Once you're done, here are a few thought questions (15 points total):

**3, 3 points) Suppose we are on the deterministic map where there is no sliding on ice, and performing value iteration until it converges.  Supposing 0 < DISCOUNT_FACTOR < 1, how does the policy change if the discount factor changes to another value in that range (or does the policy change at all)?  Why does that happen?  What happens to the policy if DISCOUNT_FACTOR = 1?**

Given that the discount is used to create a dimishing return in the the value of a given choice it made since that as decreased the discount value there where more and more values thet didn't recieve a path due to the value decreasing so low for values far from gold the paths where worth it to the program. Oddly enough I found that in policy_big when discount was 1.0 the program had no issue attemping to go through a pit to get to a reward

**4, 3 points) The value iteration MDP solver updates all squares an equal number of times.  The Q-learner does not.  Which squares might we expect the Q-learner to update the most?**

I expect the squares that are further from the reward squares to be the ones that get changed the most often as their values are more likely to change.
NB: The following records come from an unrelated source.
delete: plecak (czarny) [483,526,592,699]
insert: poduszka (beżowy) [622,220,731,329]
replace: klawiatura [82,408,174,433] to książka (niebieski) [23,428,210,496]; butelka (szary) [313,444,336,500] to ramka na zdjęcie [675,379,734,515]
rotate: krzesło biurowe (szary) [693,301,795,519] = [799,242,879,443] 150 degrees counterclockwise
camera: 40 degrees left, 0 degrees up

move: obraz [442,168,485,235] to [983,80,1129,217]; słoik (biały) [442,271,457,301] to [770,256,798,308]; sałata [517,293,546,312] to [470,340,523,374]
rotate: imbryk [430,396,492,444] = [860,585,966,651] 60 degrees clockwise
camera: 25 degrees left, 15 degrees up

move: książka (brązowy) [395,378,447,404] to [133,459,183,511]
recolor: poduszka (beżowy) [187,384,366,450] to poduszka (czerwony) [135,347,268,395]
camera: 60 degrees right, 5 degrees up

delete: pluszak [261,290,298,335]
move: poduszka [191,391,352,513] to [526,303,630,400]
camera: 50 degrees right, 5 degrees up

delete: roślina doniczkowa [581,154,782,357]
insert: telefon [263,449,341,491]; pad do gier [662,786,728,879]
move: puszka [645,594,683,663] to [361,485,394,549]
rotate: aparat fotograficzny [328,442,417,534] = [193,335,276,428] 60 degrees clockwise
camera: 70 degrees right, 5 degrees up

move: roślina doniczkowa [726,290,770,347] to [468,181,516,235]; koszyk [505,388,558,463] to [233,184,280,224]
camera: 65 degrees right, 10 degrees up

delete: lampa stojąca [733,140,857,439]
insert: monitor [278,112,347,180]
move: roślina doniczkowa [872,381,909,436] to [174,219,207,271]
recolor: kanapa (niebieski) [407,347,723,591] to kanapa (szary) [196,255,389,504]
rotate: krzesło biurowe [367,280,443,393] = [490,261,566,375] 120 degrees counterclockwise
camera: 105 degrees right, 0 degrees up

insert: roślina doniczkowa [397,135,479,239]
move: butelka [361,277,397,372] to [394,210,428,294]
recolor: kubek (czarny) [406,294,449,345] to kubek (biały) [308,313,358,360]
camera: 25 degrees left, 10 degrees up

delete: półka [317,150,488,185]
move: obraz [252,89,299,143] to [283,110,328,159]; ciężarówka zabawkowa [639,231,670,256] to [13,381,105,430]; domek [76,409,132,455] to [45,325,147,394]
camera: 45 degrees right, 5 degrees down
**5, 9 points) Suppose we change the state information so that, instead of knowing its coordinates on the map, the agent instead knows just the locations of all rewards in a 5x5 square with the agent at the square center.  Thus, at the start of every run, it may not know exactly where it is, but it knows what is in the vicinity.  It also does not know the transition model.**

**a, 3 points) We can't use value iteration here.  Why?**

**b, 3 points) How many state-action combinations are possible, assuming the contents of the agent's own square don't matter?  Is a lookup table of Q-values feasible if we allocate memory for each possible state-action combination?  (Let's define "feasible" as "able to be stored in a gig or less of memory," assuming 64-bit values.)**

**c, 3 points) What is the most likely method that we would use to generalize in Q-learning from seen state-action combinations to situations that haven't been encountered before?**


**a) we can't use value iteration because value iteration stems on the fact that we know of all of the information about the given state to all the agent a path no matter where it starts

**b) given that know where the location of the agent is other than its adjancency to the reward the state there should be 25 given states in the 5X5 and with 4 actions that would mean 100 state action combinations. Thus i would believe that its completely feasible that it wouls be able to compute given i got big_test to run.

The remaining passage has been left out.